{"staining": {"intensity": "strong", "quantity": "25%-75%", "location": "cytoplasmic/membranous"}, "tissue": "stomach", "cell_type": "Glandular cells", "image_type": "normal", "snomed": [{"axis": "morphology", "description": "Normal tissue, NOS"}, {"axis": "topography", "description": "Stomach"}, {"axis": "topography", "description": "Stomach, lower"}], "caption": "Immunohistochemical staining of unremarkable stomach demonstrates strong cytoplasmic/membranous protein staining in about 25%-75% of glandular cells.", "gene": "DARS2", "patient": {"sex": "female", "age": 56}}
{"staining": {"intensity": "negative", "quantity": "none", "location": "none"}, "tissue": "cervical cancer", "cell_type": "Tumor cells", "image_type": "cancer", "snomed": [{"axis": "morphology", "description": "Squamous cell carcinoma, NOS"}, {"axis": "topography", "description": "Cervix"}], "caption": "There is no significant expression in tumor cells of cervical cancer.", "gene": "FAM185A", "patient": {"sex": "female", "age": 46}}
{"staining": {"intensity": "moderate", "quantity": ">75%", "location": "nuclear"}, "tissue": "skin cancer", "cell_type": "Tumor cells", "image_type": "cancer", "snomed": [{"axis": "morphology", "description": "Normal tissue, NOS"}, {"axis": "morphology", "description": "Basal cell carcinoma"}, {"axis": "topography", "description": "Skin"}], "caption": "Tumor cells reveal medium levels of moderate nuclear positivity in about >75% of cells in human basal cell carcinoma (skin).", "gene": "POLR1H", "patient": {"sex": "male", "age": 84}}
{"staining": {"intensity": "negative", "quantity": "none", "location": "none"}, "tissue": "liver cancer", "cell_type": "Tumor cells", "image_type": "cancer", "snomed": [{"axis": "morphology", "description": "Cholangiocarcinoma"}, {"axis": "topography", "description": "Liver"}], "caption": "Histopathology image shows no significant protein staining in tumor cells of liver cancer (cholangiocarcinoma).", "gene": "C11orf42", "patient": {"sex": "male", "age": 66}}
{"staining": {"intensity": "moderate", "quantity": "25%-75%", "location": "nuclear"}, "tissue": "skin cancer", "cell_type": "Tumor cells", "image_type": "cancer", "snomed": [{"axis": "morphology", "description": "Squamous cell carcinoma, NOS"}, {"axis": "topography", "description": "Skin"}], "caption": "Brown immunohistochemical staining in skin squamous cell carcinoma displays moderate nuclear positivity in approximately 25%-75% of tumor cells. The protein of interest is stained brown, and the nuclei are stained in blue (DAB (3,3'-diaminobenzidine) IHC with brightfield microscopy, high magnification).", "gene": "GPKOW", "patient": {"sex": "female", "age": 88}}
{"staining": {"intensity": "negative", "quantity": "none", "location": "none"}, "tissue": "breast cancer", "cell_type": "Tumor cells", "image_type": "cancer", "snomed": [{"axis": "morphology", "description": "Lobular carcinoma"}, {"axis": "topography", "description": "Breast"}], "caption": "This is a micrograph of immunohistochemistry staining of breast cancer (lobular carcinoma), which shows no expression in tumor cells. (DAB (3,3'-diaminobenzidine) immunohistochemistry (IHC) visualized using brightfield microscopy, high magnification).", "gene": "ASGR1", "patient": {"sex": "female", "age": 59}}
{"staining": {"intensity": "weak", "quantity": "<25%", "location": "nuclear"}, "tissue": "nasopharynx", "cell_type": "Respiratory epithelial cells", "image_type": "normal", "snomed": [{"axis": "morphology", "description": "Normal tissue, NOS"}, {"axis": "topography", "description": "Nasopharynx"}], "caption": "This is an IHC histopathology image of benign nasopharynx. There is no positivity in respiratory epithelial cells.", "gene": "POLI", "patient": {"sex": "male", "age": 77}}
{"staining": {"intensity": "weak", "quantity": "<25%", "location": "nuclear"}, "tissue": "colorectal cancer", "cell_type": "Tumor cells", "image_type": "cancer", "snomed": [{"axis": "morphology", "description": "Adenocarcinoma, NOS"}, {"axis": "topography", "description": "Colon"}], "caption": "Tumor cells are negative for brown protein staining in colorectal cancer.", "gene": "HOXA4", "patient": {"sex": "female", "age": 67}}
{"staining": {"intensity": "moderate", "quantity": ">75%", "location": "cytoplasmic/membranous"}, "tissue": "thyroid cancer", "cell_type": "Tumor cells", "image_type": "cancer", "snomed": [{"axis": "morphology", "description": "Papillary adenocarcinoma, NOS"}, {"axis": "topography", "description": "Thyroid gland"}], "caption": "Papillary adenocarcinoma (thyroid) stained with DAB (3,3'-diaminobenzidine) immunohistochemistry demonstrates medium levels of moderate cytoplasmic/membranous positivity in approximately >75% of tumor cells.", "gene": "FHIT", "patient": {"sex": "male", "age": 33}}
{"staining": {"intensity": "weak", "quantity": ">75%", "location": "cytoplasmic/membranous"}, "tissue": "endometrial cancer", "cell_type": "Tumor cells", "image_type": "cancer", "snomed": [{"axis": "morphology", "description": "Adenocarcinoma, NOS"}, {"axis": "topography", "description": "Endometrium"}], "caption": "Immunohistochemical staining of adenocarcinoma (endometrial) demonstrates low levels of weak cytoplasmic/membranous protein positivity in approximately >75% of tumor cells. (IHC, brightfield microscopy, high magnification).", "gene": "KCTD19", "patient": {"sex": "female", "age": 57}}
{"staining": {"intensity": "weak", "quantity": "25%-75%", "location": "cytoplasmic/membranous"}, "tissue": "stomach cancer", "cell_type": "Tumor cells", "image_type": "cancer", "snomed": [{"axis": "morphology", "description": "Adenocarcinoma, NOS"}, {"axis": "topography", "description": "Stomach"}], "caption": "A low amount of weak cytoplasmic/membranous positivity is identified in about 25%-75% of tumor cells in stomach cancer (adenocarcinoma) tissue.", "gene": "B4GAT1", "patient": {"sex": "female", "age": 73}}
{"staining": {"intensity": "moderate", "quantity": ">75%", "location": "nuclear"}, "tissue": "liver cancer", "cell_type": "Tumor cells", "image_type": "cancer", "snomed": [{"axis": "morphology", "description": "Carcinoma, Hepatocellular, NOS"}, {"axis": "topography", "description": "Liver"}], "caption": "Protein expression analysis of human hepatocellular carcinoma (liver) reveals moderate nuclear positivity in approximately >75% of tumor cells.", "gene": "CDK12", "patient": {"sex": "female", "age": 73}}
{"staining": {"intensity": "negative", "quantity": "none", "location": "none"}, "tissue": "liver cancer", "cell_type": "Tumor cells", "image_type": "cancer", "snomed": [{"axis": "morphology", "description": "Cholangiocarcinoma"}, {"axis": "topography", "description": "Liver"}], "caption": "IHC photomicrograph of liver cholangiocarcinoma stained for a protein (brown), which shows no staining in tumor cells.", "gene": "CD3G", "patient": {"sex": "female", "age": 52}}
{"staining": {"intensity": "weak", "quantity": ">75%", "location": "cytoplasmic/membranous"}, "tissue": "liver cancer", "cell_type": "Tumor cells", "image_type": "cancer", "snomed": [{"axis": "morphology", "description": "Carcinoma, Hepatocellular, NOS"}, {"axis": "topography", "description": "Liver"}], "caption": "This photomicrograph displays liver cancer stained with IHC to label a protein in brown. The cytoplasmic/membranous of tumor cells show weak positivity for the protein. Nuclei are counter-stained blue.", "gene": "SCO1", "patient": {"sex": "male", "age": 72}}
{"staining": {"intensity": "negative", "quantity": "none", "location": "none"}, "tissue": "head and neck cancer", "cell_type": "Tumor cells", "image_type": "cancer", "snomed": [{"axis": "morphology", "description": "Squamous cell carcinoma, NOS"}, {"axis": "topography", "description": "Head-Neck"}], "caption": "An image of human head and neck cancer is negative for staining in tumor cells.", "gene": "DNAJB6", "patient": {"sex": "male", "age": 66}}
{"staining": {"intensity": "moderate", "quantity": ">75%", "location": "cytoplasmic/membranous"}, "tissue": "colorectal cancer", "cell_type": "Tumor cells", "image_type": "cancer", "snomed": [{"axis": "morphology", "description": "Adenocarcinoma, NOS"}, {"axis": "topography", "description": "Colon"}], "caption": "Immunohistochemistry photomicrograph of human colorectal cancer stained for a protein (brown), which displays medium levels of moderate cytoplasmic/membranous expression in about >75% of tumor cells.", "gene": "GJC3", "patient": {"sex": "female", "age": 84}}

___

## What is being asked
The lines above from the one containing "staining of adenocarcinoma" through the one containing "expression analysis of" are to be set down exactly, and no others.

## Task output
{"staining": {"intensity": "weak", "quantity": ">75%", "location": "cytoplasmic/membranous"}, "tissue": "endometrial cancer", "cell_type": "Tumor cells", "image_type": "cancer", "snomed": [{"axis": "morphology", "description": "Adenocarcinoma, NOS"}, {"axis": "topography", "description": "Endometrium"}], "caption": "Immunohistochemical staining of adenocarcinoma (endometrial) demonstrates low levels of weak cytoplasmic/membranous protein positivity in approximately >75% of tumor cells. (IHC, brightfield microscopy, high magnification).", "gene": "KCTD19", "patient": {"sex": "female", "age": 57}}
{"staining": {"intensity": "weak", "quantity": "25%-75%", "location": "cytoplasmic/membranous"}, "tissue": "stomach cancer", "cell_type": "Tumor cells", "image_type": "cancer", "snomed": [{"axis": "morphology", "description": "Adenocarcinoma, NOS"}, {"axis": "topography", "description": "Stomach"}], "caption": "A low amount of weak cytoplasmic/membranous positivity is identified in about 25%-75% of tumor cells in stomach cancer (adenocarcinoma) tissue.", "gene": "B4GAT1", "patient": {"sex": "female", "age": 73}}
{"staining": {"intensity": "moderate", "quantity": ">75%", "location": "nuclear"}, "tissue": "liver cancer", "cell_type": "Tumor cells", "image_type": "cancer", "snomed": [{"axis": "morphology", "description": "Carcinoma, Hepatocellular, NOS"}, {"axis": "topography", "description": "Liver"}], "caption": "Protein expression analysis of human hepatocellular carcinoma (liver) reveals moderate nuclear positivity in approximately >75% of tumor cells.", "gene": "CDK12", "patient": {"sex": "female", "age": 73}}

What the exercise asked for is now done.